I understand it makes sense to compare this service to google fiber, but no city has both so there is no competition between them. $160 is too much for internet service in my opinion, sure it's fast, but until I own a 4K TV that needs it, it's not that big a deal.

tonylukac said:

Just install that free wifi already and forget burying all those cables.

soldier1969 soldier1969 said:

I get 110mbs down 15 up with comcast for $112 a month and I'm fine with it. Much more than the average household gets.

spydercanopus spydercanopus said:

I am sitting in a studio apartment waiting on Google contractors to install the cable in my unit. Any day now... my precious.

wiyosaya said:

I understand it makes sense to compare this service to google fiber, but no city has both so there is no competition between them. $160 is too much for internet service in my opinion, sure it's fast, but until I own a 4K TV that needs it, it's not that big a deal.
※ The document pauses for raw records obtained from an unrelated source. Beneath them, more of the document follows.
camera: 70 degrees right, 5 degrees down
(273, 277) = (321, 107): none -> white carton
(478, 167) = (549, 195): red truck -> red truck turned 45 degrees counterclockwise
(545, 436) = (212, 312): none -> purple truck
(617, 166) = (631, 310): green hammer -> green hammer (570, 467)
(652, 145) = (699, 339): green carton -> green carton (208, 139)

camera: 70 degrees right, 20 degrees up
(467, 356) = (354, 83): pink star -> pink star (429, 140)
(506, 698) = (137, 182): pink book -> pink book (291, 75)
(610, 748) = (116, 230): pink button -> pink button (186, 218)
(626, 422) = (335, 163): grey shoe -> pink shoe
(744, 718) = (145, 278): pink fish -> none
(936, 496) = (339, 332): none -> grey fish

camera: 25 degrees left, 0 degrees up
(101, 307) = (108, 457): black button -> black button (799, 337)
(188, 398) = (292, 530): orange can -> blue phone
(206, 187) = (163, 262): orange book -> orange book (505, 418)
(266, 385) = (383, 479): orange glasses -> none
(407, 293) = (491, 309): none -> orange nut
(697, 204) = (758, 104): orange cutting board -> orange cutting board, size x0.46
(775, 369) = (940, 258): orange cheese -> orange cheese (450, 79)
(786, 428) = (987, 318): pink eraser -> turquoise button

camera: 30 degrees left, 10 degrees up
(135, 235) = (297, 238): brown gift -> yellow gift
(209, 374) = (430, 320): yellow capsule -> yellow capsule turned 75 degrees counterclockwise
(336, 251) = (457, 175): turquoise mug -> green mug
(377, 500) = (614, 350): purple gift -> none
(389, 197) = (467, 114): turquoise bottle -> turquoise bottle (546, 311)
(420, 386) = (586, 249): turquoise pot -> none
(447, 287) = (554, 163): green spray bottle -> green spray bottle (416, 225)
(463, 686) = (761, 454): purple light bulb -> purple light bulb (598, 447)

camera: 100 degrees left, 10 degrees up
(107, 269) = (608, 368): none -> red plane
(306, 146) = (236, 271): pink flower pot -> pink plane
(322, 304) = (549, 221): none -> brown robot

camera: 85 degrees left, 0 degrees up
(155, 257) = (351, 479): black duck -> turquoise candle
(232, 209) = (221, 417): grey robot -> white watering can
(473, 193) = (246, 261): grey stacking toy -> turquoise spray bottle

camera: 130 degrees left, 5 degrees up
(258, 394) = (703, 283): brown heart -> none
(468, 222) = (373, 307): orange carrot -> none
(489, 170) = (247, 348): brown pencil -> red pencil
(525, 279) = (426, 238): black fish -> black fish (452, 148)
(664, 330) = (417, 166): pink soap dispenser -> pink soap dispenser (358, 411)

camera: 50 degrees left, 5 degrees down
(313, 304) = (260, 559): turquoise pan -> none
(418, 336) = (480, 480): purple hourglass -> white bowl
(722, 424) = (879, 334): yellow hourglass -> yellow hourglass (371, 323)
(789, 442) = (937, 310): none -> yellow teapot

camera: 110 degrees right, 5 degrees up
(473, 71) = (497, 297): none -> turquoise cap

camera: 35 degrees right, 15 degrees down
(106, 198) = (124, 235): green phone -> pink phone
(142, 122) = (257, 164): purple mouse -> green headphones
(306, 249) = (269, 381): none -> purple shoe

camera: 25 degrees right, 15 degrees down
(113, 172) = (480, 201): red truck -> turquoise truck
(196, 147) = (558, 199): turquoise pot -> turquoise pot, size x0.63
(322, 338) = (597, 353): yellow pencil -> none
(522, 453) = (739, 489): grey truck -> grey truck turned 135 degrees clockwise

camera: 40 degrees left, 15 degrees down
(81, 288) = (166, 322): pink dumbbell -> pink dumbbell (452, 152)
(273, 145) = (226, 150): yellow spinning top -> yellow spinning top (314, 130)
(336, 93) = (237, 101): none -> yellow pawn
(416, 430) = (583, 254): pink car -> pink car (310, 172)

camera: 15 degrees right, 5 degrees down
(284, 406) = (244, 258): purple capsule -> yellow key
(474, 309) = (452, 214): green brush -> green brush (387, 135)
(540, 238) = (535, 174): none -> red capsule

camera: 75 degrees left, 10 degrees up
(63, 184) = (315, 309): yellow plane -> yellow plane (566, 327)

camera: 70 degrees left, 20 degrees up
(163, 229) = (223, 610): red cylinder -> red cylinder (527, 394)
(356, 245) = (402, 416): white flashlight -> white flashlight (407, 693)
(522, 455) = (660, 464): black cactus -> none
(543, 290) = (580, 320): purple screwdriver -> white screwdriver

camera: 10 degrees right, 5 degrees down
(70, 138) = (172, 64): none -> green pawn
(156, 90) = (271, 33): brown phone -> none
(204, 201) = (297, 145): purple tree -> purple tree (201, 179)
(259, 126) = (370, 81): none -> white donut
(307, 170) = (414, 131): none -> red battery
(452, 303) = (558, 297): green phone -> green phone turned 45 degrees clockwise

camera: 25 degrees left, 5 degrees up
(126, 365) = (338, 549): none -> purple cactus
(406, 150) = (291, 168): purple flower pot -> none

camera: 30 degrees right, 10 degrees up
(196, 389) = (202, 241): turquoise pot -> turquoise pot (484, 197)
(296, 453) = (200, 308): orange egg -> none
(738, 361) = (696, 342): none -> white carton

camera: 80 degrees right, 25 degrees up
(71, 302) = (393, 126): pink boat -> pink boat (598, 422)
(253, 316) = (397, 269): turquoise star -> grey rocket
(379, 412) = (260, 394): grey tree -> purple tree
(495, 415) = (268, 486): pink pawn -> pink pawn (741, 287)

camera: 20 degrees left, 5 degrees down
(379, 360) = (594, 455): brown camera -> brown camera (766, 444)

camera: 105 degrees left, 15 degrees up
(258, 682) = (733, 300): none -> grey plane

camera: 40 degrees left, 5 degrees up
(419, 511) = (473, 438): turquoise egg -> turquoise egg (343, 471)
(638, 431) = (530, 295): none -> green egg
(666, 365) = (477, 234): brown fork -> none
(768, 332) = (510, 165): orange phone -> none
I agree. $160 /mo for internet service is far too much especially when Japan is rolling out 2Gb service for $50 / Mo.

What I would love to see is the US Govt. everywhere rolling out the free wi-fi service that they talked about recently.

Guest said:

Only $79 if bundled with other services? if you have gigbit internet, what other services would you possibly need? phone and tv can both entirely be replaced with internet.